This is the thirty fourth part of the ILP series. For your convenience you can find other parts in the table of contents in Part 1 – Boolean algebra

In the next part of ILP series we will implement Special ordered sets. These two constraints are pretty simple in their idea, Special ordered set of type 1 (SOS1) is used when we want to constraint that at most one of the variable has non-zero value. Special ordered set of type 2 (SOS2) adds two constraints: at most two variables can be non-zero, and if it is the case, these variables must be consecutive in their ordering. So set [0,0,1,1,0] is SOS2, whereas set [0,1,0,1,0] is not (since non-zero variables do not stand next to each other).

Let’s begin with SOS1.

Special ordered set of type 1

We have the following variables:

    \begin{gather*} a_0, a_1, \ldots, a_n \in \mathbb{R} \\ A = \{a_0, \ldots, a_n\} \end{gather*}

For each index we create another binary variable:

    \begin{gather*} b_0, b_1, \ldots, b_n \in \{0, 1 \} \end{gather*}

We demand that at most one binary is non-zero:

    \begin{gather*} \displaystyle\mathop{\sum}_{0 \le i \le n} b_i \le 1 \end{gather*}

And we specify constraint which will allow matching variable to take non-zero value:

    \begin{gather*} \displaystyle\mathop{\forall}_{0 \le i \le n} -b_iK \le a_i \le b_iK \end{gather*}

Where K is maximum integer value which our solver supports.
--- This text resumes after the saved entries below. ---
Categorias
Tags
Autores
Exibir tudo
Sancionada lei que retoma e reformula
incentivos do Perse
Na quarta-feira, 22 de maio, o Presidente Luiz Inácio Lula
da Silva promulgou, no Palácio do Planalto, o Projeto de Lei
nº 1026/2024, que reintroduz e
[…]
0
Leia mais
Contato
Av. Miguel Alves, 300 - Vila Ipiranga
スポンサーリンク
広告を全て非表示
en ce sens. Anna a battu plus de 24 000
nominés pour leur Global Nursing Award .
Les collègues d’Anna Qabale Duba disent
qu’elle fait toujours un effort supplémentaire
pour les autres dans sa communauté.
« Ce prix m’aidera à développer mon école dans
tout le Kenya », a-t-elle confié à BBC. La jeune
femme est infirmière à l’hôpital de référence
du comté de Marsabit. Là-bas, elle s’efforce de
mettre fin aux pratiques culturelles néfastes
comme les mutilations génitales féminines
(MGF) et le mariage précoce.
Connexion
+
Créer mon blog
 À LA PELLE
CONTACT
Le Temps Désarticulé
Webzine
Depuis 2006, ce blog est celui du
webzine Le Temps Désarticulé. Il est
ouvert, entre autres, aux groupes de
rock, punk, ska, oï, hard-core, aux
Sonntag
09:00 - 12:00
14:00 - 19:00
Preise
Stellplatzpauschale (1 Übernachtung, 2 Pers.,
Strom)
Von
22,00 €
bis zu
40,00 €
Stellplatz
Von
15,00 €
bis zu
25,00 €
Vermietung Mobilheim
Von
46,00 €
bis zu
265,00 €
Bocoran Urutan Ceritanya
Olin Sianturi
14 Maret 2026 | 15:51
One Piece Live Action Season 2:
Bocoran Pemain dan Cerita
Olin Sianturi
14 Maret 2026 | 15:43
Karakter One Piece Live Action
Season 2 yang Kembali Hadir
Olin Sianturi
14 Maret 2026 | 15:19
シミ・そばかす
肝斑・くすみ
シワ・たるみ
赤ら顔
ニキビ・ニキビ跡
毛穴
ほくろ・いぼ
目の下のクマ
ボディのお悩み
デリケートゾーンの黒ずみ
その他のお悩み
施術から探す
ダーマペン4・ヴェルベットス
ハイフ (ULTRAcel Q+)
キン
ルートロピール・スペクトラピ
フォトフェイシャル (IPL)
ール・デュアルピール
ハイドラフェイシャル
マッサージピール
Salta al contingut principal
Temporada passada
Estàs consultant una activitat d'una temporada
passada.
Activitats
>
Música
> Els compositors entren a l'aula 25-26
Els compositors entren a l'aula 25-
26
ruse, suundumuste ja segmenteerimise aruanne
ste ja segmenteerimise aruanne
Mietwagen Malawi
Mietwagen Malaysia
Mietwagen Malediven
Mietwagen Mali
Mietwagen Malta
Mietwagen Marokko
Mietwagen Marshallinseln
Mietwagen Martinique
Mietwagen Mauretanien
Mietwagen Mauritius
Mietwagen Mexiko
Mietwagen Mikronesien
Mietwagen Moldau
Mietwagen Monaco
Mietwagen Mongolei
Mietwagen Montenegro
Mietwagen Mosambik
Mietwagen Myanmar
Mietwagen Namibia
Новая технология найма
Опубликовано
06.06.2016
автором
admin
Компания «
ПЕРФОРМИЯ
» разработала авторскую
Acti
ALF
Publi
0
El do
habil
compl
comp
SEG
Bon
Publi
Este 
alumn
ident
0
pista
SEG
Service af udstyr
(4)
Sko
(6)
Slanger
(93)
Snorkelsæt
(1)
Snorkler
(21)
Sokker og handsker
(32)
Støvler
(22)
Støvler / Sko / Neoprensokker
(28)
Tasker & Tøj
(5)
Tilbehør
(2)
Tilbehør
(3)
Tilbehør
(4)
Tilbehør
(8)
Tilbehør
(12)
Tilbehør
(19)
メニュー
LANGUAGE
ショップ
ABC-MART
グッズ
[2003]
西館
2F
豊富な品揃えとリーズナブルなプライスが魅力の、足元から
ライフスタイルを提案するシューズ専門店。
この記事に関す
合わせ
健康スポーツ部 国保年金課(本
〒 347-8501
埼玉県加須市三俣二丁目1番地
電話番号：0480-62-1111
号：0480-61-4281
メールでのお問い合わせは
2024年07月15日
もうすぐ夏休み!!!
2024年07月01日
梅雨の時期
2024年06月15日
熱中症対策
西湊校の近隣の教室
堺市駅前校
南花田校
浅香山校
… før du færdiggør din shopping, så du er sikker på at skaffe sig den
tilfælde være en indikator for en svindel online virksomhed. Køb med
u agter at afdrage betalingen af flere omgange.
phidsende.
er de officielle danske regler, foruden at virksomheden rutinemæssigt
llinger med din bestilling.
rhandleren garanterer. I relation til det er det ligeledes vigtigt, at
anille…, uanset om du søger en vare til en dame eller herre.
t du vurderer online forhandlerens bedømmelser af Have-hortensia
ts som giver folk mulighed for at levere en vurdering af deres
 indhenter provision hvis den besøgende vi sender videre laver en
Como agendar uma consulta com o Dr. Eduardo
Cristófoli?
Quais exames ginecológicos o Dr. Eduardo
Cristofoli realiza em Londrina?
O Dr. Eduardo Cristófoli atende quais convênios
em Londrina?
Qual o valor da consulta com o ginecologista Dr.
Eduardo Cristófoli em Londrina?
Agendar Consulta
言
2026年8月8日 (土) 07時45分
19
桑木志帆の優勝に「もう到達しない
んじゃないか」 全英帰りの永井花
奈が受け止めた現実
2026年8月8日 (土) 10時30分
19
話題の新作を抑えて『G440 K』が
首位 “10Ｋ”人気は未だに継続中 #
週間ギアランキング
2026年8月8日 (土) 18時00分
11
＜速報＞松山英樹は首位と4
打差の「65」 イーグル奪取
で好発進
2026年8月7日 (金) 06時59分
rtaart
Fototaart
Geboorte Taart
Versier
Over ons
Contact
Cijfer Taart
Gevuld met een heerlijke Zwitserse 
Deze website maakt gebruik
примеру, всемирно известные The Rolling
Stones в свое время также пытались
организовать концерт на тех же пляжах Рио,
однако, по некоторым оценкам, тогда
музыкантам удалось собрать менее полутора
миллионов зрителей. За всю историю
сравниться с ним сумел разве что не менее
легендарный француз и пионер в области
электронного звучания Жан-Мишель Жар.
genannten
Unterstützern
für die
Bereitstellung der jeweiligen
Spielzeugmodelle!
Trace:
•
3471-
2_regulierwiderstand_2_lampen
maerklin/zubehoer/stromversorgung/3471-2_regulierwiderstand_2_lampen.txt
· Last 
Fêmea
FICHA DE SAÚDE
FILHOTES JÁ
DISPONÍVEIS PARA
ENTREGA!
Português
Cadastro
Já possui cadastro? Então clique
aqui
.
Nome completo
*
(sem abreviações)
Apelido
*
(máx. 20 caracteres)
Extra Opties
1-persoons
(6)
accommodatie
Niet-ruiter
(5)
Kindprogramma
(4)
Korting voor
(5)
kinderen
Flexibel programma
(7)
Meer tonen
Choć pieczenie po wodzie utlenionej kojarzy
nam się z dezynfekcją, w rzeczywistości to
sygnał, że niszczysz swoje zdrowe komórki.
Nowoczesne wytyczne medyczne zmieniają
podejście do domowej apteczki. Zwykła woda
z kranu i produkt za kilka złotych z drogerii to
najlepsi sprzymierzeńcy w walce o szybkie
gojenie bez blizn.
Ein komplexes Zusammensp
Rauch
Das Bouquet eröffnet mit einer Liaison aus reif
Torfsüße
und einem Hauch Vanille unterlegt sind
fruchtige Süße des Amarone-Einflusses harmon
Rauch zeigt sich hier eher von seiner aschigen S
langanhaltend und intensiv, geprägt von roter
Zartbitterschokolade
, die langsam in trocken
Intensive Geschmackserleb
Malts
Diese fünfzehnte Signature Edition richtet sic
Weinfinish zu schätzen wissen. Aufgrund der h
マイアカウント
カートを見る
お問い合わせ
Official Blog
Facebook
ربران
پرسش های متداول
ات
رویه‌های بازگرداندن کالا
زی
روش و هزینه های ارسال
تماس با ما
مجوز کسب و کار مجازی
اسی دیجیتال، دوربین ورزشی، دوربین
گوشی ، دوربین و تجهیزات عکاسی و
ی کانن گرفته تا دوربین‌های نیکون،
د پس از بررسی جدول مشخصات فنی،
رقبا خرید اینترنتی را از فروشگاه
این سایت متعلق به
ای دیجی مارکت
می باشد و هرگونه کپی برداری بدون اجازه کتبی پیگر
How does it work? There can be at most one non-zero binary flag, and only for that flag the respective variable is allowed to take non-zero value (because for all the other flags constraint will have zero on both sides). However, non-zero flag does not require matching variable to be non-zero, but this does not break definition of SOS1.

Special ordered set of type 2

Now we want to add constraint that at most two variables are non-zero, and if there are two non-zero variables, they are next to each other. Using the same variables as before:

    \begin{gather*} a_0, a_1, \ldots, a_n \in \mathbb{R} \\ A = \{a_0, \ldots, a_n\} \end{gather*}

We create binary variables in the same way and still require that at most one binary is non-zero:

    \begin{gather*} b_0, b_1, \ldots, b_n \in \{0, 1 \} \\ \displaystyle\mathop{\sum}_{0 \le i \le n} b_i \le 1 \end{gather*}

This time for each variable we take two binary flags into the constraint:

    \begin{gather*} \displaystyle\mathop{\forall}_{0 \le i \le n} -(b_i + b_{i+1}) K \le a_i \le (b_i + b_{i+1})K \end{gather*}

How does it work? Let’s assume that all b_{i} are zeroes, this means that we have lots of constraints of the form -(0+0)K \le a_i \le (0+0)K which makes sure that all a_i are zeroes. However, imagine that b_i is true. This time we have two interesting constraints:

    \begin{gather*} -(b_{i-1} + b_{i}) K \le a_{i-1} \le (b_{i-1} + b_{i})K \\  -K \le a_{i-1} \le K \end{gather*}

and

    \begin{gather*} -(b_i + b_{i+1}) K \le a_i \le (b_i + b_{i+1})K\\ -K \le a_i \ke K \end{gather*}

So a_{i-1} and a_i are allowed to be non-zero, so at most two variables can be non-zero.

Summary

Special ordered sets looks easy but they are very useful. In next part we will see how to approximate any 1D or 2D function using SOS2.